> Your instructions: Pick out every line of the records that contains the word "province", and copy each of those lines. Case counts.

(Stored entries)
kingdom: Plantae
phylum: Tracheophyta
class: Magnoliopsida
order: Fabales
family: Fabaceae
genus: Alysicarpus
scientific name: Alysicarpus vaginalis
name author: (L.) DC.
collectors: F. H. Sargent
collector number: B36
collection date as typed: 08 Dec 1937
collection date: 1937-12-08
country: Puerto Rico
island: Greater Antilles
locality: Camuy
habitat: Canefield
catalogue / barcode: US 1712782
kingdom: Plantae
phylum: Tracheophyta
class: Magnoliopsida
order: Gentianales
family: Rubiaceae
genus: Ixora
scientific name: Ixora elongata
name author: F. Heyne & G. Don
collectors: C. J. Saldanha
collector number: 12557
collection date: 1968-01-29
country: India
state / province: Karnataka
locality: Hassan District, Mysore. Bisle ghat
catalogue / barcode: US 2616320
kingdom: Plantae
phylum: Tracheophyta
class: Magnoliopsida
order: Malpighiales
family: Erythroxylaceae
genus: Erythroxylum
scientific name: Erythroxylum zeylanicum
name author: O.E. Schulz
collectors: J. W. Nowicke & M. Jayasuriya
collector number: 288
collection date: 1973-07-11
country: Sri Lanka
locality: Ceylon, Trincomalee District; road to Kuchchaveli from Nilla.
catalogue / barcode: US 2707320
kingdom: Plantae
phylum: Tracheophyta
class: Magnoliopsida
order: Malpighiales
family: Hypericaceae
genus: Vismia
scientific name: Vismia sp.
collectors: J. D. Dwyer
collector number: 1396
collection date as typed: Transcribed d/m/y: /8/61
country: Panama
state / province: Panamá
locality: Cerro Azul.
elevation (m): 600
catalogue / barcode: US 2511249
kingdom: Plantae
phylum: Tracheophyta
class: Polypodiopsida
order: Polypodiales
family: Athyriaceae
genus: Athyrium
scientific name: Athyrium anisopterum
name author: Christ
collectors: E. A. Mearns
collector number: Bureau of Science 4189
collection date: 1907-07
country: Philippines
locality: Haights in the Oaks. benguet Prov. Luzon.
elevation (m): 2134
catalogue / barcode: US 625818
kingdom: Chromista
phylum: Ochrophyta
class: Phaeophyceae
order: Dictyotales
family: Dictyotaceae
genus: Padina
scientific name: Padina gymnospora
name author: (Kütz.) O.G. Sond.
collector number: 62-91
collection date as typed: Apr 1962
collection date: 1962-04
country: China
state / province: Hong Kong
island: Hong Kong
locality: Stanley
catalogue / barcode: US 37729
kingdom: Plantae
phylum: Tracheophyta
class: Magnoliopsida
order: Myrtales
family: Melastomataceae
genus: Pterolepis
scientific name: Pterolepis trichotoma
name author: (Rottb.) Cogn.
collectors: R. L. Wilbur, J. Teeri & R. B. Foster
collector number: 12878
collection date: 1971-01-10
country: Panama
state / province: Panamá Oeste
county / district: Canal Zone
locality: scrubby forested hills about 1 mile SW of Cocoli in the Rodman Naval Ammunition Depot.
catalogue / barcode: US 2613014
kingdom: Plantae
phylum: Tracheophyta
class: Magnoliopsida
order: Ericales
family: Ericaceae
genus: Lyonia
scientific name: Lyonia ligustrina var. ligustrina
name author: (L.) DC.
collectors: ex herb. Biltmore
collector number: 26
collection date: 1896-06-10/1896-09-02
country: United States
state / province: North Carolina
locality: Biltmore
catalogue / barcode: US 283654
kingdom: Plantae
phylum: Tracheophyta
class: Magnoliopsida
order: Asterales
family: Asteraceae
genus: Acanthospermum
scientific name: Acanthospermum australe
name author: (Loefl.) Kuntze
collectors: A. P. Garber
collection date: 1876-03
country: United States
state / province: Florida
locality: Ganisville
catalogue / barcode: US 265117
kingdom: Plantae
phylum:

> Exercise output:
state / province: Karnataka
state / province: Panamá
state / province: Hong Kong
state / province: Panamá Oeste
state / province: North Carolina
state / province: Florida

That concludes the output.